Kaleb Cole was found guilty on five charges, including conspiracy, mailing threatening communications and interference with federally protected activities.

SEATTLE — A Washington man was found guilty Wednesday in a plot that targeted journalists, including a KING 5 reporter, and members of the Anti-Defamation League.

Kaleb Cole, of Arlington, was found guilty on five counts including conspiracy, three counts of mailing threatening communications and one count of interference with federally protected activities.

The jury deliberated for 90 minutes after the two-day trial, which began Monday.

Cole is believed to be the leader of the Washington chapter of the Atomwaffen Division, a small but extreme neo-Nazi hate group.

The charges relate to a plot to intimidate journalists and advocates that Cole and three others wanted to threaten in retaliation for their work exposing anti-Semitism. The group delivered threatening posters to the homes of the recipients, focusing on people who are Jewish or journalists of color.

KING 5 investigator Chris Ingalls received one of the posters after his reporting on the Atomwaffen Division in 2019.

Conspiracy is punishable by up to five years in prison, mailing a threatening communication could carry five years and interference with a federally protected activity is punishable with up to 10 years.

Three others involved in the conspiracy have been sentenced. 

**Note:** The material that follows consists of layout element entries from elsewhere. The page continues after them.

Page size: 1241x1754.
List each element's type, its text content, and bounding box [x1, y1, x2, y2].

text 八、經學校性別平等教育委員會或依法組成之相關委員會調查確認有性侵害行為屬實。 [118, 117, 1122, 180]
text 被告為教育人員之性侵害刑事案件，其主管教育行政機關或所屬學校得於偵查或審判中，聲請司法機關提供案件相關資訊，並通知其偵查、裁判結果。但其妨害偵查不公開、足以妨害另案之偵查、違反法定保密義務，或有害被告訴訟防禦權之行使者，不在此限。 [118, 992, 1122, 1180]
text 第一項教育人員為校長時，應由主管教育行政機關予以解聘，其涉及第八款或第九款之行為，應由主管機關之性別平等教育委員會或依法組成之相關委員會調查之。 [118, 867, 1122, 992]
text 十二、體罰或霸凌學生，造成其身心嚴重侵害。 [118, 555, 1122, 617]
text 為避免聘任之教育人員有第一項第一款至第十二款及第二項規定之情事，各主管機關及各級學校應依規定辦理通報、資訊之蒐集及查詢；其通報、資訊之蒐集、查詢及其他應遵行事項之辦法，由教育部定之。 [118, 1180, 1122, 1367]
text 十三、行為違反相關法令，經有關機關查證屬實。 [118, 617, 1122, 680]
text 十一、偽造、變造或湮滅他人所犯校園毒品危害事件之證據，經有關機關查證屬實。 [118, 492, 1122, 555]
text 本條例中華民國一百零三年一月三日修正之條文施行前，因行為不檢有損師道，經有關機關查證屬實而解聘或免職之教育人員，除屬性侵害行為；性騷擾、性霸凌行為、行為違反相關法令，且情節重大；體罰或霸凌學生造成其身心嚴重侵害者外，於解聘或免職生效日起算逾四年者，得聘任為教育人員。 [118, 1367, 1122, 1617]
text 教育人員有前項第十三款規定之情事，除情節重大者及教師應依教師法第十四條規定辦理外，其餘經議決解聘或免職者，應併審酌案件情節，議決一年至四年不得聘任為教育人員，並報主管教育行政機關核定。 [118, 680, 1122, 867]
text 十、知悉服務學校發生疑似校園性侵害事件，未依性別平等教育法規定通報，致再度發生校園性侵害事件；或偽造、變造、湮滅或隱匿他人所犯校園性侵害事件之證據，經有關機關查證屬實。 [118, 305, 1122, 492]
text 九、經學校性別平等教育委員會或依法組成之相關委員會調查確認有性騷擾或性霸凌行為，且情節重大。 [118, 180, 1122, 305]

Another Atomwaffen member, 25-year-old Cameron Shea, was sentenced to three years in prison in August. Johnny Roman Garza of Queen Creek, Arizona, was sentenced in December to 16 months in prison for affixing one of the posters on the bedroom window of a Jewish journalist. Taylor Parker-Dipeppe of Spring Hill, Florida, who attempted to deliver a flier but left it at the wrong address, received no prison time. A judge found Parker-Dipeppe, whose father and stepfather severely abused him, had suffered enough.